All Statistics measurements which represent the values of useful unknown quantities have a realm that is both finite and discrete. Thus our uncertainties about any measurement can be represented by discrete probability. Nonetheless, common statistical practice treats probability distributions as representable by continuous densities or mixture densities.

Many statistical problems involve the analysis of sequences of observations that the researcher regards exchangeably. Often we wish to find a joint probability mass function over X1, X2 , . . . , Xn with interim interest in the sequence of updated probability mass functions f ( xi+1 | Xi = xi ) for i = 1 , 2 , . . . , n - 1.

We investigate how well continuous conjugate theory can approximate real discrete mass functions in various measurement settings. Interest centres on approximating digital Normal mass functions and digital parametric mixtures with continuous Mixture Normal and Normal-Gamma Mixture Normal distributions for such items as E ( Xi+1 | Xi = xi ) and V ( Xi+1 | Xi = xi ).

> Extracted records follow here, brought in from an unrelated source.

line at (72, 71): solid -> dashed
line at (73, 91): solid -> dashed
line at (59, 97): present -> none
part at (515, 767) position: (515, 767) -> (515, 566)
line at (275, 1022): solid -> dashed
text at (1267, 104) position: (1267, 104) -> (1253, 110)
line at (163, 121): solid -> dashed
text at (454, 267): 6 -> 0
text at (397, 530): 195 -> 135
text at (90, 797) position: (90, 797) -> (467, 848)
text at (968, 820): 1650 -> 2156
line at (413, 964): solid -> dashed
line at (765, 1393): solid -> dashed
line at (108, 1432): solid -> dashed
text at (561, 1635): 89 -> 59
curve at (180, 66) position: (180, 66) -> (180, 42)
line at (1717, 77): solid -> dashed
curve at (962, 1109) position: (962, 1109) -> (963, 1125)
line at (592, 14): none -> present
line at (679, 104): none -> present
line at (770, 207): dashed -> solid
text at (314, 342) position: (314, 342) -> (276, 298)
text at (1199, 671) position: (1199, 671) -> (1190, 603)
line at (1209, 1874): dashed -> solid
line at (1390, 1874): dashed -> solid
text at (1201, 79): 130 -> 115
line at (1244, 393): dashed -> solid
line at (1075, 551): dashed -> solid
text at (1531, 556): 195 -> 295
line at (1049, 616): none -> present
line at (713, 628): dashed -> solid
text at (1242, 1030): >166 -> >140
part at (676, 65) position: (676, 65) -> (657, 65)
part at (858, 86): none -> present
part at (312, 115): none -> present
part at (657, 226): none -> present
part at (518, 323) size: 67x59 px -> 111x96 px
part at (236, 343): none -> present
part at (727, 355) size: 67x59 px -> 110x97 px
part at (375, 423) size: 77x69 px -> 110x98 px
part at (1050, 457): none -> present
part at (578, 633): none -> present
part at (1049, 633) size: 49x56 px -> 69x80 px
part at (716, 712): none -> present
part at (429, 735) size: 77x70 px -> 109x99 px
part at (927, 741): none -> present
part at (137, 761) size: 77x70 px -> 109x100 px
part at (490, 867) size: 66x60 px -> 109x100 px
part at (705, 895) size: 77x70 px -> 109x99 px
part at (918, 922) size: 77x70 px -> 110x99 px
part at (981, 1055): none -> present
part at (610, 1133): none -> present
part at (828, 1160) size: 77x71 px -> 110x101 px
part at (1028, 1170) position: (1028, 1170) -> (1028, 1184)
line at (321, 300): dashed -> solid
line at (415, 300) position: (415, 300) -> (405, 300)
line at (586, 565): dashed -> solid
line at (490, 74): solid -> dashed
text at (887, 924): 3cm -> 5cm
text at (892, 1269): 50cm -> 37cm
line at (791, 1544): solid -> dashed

Digital mass functions are generated by specifying a finite realm of measurements for a quantity of interest, finding a density value of some specified functions at each point, and then normalising the densities over the realm to generate mass values. Both a digitised prior mixing mass function and digitised information transfer function are generated and used, via Bayes' Theorem, to compute posterior mass functions. Approximating posterior densities using continuous conjugate theory are evaluated, and the two sets of results are compared.